Unlocking Document Intelligence with Open-Source AI
2026-05-05 , Ballroom

Unlocking the full potential of AI starts with your data, but real-world documents come in countless formats and levels of complexity. This session introduces Docling, an open-source Python library designed to convert complex documents into AI-ready formats. Learn how Docling simplifies document processing, enabling you to efficiently harness all your data for downstream AI and analytics applications.


Most organizational knowledge is still locked inside complex documents, making it difficult to extract and use the information effectively. Traditional tools often fail when working with real-world document formats, particularly PDFs.

In this talk, I'll be introducing Docling, an open-source project that takes a different approach, using deep learning models to parse documents the way humans read them. It preserves hierarchy, extracts structured data through a consistent API, and supports over ten common file formats out of the box. We will walk through Docling's architecture and its unique DoclingDocument data structure, demonstrate how Docling's features help build document processing pipelines that can be leveraged for various applications. Lastly, I'll share how teams have leveraged Docling to ingest previously inaccessible data while reducing document processing costs.
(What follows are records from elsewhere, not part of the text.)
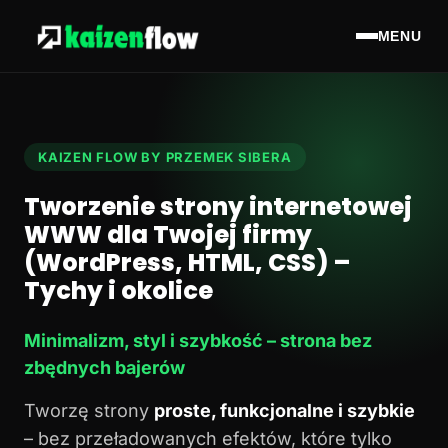
MENU
KAIZEN FLOW BY PRZEMEK SIBERA
Tworzenie strony internetowej
WWW dla Twojej firmy
(WordPress, HTML, CSS) –
Tychy i okolice
Minimalizm, styl i szybkość – strona bez
zbędnych bajerów
Tworzę strony
proste, funkcjonalne i szybkie
– bez przeładowanych efektów, które tylko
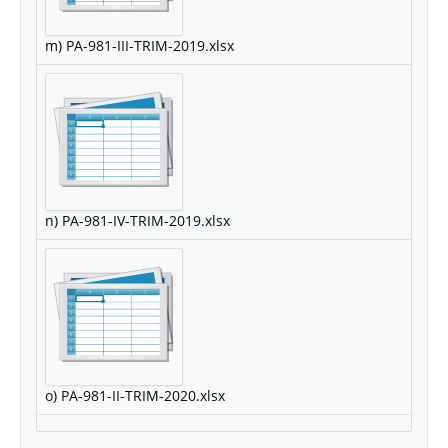
m) PA-981-III-TRIM-2019.xlsx
n) PA-981-IV-TRIM-2019.xlsx
o) PA-981-II-TRIM-2020.xlsx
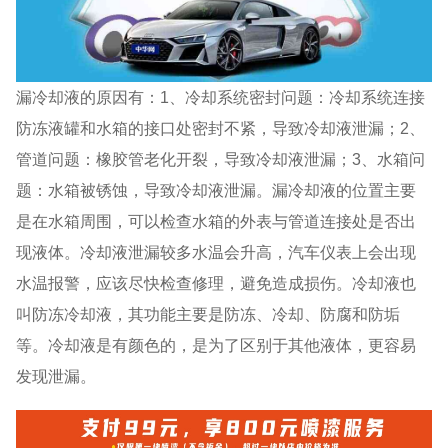
漏冷却液的原因有：1、冷却系统密封问题：冷却系统连接
防冻液罐和水箱的接口处密封不紧，导致冷却液泄漏；2、
管道问题：橡胶管老化开裂，导致冷却液泄漏；3、水箱问
题：水箱被锈蚀，导致冷却液泄漏。漏冷却液的位置主要
是在水箱周围，可以检查水箱的外表与管道连接处是否出
现液体。冷却液泄漏较多水温会升高，汽车仪表上会出现
水温报警，应该尽快检查修理，避免造成损伤。冷却液也
叫防冻冷却液，其功能主要是防冻、冷却、防腐和防垢
等。冷却液是有颜色的，是为了区别于其他液体，更容易
发现泄漏。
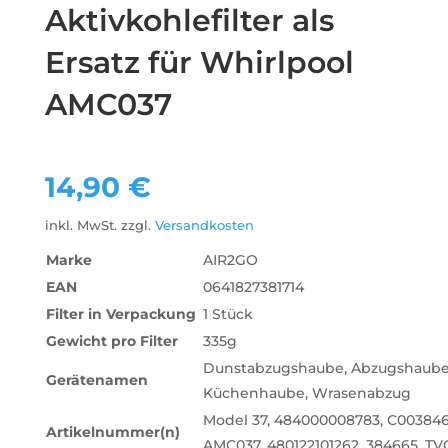
Aktivkohlefilter als
Ersatz für Whirlpool
AMC037
14,90
€
inkl. MwSt.
zzgl.
Versandkosten
Marke
AIR2GO
EAN
0641827381714
Filter in Verpackung
1 Stück
Gewicht pro Filter
‎335g
‎Dunstabzugshaube, Abzugshaube
Gerätenamen
Küchenhaube, Wrasenabzug
Model 37, 484000008783, C003846
Artikelnummer(n)
AMC037, 480122101262, 384665, TV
And of course most importantly, all of Docling is open-source and under an MIT license, which allows for fully local execution with low latency to reduce data privacy exposure.

Ming Zhao is an open source developer and Developer Advocate at IBM Research, where he helps IBM leverage open technologies while building impactful tools and growing vibrant open-source communities. He’s passionate about making open tech accessible to all and ensuring developers have the tools they need to succeed in the rapidly developing AI space. Ming now leads community efforts around Docling, IBM’s fastest-growing open source project, recently welcomed into the LF AI & Data Foundation.

Abby Tse is a Software Engineer in IBM CIO driving the development of internal AI applications. Her work focuses on using generative AI to streamline business operations and boost employee productivity.